| Directions |
Your answer should consist of each line below that includes the word "cuenta".

| Dataset entries |
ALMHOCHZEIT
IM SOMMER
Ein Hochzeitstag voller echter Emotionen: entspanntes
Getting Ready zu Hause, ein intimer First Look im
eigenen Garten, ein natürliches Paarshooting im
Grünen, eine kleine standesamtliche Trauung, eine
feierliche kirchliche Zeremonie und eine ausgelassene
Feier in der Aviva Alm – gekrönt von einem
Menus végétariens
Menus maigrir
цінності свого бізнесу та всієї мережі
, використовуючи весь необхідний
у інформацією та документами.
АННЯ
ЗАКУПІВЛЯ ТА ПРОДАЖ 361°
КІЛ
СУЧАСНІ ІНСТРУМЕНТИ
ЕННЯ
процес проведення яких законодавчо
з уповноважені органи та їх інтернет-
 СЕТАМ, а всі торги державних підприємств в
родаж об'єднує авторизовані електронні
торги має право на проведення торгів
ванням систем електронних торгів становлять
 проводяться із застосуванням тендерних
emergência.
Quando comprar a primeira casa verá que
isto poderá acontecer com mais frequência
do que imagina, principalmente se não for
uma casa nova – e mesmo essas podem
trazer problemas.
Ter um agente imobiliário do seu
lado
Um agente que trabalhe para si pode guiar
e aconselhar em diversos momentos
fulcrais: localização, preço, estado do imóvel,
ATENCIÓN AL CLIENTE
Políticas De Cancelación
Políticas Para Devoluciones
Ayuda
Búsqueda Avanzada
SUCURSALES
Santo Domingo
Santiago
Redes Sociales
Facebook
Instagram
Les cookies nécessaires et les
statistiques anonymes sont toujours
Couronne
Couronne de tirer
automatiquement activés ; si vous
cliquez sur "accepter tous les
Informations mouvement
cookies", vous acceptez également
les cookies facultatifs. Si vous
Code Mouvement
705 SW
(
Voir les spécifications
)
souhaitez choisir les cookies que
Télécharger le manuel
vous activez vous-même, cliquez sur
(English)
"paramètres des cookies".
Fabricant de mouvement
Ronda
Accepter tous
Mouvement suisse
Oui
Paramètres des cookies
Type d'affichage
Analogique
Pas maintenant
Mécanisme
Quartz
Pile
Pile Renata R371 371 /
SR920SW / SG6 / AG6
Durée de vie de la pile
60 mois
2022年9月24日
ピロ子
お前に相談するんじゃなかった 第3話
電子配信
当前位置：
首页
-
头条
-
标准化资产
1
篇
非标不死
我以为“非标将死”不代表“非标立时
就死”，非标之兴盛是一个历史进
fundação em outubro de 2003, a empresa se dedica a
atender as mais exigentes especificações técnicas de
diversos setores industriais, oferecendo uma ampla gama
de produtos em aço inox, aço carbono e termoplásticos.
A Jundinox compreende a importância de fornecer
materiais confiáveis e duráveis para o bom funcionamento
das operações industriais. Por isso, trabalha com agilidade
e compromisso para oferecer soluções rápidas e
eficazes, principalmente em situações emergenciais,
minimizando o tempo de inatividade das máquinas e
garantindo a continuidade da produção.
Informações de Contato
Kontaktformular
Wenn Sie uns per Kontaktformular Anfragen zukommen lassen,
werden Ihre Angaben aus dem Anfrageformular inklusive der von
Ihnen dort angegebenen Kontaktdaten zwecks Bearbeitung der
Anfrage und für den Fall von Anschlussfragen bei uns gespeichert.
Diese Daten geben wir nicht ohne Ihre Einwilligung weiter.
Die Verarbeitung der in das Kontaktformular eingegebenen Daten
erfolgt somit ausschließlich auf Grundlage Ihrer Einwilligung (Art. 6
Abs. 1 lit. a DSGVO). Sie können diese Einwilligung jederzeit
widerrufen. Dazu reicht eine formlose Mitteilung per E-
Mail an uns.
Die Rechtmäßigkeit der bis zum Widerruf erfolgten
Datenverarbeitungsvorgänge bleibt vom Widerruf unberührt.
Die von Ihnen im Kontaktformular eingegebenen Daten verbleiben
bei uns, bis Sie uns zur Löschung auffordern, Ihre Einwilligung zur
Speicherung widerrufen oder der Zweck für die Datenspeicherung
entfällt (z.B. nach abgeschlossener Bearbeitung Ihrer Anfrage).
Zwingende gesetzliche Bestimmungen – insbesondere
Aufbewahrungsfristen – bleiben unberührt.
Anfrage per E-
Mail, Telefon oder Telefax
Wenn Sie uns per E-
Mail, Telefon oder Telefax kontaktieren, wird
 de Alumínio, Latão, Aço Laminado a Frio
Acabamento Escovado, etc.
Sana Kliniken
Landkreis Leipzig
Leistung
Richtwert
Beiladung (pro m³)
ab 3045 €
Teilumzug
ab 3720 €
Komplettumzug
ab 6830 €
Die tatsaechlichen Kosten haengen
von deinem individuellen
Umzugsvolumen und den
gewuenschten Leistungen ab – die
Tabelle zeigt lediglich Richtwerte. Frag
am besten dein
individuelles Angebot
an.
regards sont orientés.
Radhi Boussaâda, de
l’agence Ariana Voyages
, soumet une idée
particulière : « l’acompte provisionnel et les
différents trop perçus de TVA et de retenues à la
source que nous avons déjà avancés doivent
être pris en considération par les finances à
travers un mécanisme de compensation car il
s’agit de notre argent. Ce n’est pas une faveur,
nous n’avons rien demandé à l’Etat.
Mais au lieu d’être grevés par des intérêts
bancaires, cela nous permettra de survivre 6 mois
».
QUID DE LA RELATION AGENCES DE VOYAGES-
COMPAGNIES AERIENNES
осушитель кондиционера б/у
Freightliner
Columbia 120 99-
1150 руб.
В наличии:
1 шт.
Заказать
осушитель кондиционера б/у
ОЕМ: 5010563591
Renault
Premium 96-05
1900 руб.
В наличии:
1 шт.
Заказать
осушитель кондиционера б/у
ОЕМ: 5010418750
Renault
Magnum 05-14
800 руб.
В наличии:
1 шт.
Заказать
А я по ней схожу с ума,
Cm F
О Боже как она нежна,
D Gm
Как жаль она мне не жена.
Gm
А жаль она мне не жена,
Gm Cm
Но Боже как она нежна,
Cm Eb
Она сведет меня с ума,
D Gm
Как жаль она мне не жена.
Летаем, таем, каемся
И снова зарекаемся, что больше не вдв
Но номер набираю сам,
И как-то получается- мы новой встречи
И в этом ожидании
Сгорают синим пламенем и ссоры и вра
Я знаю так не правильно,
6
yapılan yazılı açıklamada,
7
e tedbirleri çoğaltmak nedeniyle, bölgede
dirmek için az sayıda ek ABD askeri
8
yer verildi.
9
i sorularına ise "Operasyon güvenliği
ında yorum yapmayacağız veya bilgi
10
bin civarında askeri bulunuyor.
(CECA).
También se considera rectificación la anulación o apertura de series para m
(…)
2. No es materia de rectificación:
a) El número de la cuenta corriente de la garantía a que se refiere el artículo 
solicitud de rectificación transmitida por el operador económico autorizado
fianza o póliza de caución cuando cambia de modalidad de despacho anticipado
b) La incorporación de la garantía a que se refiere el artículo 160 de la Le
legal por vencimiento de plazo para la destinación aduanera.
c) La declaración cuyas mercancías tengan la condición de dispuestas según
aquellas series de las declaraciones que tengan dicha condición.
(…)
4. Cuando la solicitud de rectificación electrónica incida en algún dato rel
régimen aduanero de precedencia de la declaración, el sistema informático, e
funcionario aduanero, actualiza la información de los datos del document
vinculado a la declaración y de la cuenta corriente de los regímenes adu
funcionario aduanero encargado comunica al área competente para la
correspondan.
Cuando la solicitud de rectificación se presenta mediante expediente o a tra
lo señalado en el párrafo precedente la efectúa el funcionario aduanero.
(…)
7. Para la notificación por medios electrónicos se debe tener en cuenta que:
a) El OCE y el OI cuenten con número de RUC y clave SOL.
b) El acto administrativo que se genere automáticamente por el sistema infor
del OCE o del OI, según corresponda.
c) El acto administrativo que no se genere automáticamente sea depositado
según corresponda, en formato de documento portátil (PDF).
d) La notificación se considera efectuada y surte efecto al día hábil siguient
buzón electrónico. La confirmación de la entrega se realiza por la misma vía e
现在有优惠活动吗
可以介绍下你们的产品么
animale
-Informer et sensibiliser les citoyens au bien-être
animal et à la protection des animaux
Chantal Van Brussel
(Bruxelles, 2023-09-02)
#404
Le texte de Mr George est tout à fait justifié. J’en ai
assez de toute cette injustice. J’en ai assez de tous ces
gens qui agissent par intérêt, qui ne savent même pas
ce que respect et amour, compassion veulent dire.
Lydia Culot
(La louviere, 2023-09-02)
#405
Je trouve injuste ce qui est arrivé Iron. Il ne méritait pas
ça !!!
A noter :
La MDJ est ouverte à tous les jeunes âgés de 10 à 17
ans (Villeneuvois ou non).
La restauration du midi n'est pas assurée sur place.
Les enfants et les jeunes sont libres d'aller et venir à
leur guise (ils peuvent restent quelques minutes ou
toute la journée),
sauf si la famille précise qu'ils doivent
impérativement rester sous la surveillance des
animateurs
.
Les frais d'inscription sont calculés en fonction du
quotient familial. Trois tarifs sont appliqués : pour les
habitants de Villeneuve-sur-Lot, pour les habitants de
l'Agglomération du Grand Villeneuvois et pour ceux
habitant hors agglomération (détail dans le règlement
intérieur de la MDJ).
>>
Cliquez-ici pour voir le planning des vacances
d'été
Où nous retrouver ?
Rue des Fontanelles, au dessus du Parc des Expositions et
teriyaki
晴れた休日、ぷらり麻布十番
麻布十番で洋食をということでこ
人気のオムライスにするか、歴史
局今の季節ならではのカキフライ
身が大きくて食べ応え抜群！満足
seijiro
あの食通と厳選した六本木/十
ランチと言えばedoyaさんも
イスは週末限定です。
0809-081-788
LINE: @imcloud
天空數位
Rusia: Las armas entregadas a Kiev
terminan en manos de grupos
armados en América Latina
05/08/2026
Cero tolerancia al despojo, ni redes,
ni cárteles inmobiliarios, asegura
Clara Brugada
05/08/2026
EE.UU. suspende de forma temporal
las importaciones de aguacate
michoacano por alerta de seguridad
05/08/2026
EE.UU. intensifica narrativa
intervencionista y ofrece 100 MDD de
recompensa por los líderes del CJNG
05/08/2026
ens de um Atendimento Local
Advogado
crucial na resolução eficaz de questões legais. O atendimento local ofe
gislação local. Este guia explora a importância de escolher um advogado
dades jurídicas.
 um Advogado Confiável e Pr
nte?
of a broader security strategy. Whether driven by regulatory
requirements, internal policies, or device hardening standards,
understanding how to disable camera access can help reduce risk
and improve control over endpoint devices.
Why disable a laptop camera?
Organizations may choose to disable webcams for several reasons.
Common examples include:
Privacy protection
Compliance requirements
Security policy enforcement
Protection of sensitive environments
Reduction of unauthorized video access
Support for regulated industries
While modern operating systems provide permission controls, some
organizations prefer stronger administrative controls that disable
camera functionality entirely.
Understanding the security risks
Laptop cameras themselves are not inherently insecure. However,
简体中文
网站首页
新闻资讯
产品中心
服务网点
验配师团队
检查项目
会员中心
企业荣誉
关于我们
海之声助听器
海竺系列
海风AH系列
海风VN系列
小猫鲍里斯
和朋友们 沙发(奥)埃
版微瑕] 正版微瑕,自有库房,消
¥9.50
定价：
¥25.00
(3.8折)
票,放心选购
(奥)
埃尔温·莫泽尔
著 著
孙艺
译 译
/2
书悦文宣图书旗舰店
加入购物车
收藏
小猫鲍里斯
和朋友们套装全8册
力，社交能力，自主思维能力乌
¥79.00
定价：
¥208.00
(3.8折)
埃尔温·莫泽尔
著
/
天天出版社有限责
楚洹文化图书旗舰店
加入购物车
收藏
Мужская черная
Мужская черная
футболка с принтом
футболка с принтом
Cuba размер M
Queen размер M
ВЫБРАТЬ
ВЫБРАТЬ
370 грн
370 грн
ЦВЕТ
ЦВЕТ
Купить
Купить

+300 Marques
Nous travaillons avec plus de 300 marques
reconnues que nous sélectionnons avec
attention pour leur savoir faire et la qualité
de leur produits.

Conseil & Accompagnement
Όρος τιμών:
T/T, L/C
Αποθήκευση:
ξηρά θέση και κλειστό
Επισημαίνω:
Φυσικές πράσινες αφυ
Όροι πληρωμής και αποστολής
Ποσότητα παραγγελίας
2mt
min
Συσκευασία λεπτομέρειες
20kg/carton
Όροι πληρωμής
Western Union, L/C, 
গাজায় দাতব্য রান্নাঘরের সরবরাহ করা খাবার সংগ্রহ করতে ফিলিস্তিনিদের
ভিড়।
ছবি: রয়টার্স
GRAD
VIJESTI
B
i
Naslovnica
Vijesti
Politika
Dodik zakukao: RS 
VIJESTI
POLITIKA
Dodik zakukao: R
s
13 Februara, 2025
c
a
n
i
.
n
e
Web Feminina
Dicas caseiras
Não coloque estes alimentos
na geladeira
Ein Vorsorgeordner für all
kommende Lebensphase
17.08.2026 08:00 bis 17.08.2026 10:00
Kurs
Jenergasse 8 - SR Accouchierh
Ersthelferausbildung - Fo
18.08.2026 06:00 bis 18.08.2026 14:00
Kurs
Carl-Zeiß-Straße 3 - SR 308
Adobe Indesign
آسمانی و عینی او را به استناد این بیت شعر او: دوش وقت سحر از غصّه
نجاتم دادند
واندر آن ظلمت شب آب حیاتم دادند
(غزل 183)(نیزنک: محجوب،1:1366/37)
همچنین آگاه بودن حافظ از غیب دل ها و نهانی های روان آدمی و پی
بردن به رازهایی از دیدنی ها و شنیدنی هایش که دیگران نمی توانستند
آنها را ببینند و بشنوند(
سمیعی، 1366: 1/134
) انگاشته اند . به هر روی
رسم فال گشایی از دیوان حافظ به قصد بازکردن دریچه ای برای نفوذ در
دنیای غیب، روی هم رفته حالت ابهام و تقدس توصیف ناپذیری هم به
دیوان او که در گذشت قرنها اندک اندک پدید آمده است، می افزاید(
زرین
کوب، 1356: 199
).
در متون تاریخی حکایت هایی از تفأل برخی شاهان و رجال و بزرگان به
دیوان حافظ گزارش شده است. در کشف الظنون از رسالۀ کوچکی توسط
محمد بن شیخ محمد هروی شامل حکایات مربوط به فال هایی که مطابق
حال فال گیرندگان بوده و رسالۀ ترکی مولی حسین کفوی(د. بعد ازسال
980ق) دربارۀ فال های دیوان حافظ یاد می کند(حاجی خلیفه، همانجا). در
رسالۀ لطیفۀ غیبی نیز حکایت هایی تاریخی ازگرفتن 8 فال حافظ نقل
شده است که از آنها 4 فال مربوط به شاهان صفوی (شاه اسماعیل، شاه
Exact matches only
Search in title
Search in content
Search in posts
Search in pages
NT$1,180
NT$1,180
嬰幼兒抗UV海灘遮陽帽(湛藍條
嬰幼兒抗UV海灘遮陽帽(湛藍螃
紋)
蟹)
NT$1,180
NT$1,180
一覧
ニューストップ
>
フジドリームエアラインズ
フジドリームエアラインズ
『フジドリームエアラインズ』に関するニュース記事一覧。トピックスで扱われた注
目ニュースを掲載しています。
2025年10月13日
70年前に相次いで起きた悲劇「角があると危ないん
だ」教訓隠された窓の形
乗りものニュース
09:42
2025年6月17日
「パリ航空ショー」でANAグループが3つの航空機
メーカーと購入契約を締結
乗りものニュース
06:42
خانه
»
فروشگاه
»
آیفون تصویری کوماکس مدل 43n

| Written answer |
a) El número de la cuenta corriente de la garantía a que se refiere el artículo 
vinculado a la declaración y de la cuenta corriente de los regímenes adu
7. Para la notificación por medios electrónicos se debe tener en cuenta que:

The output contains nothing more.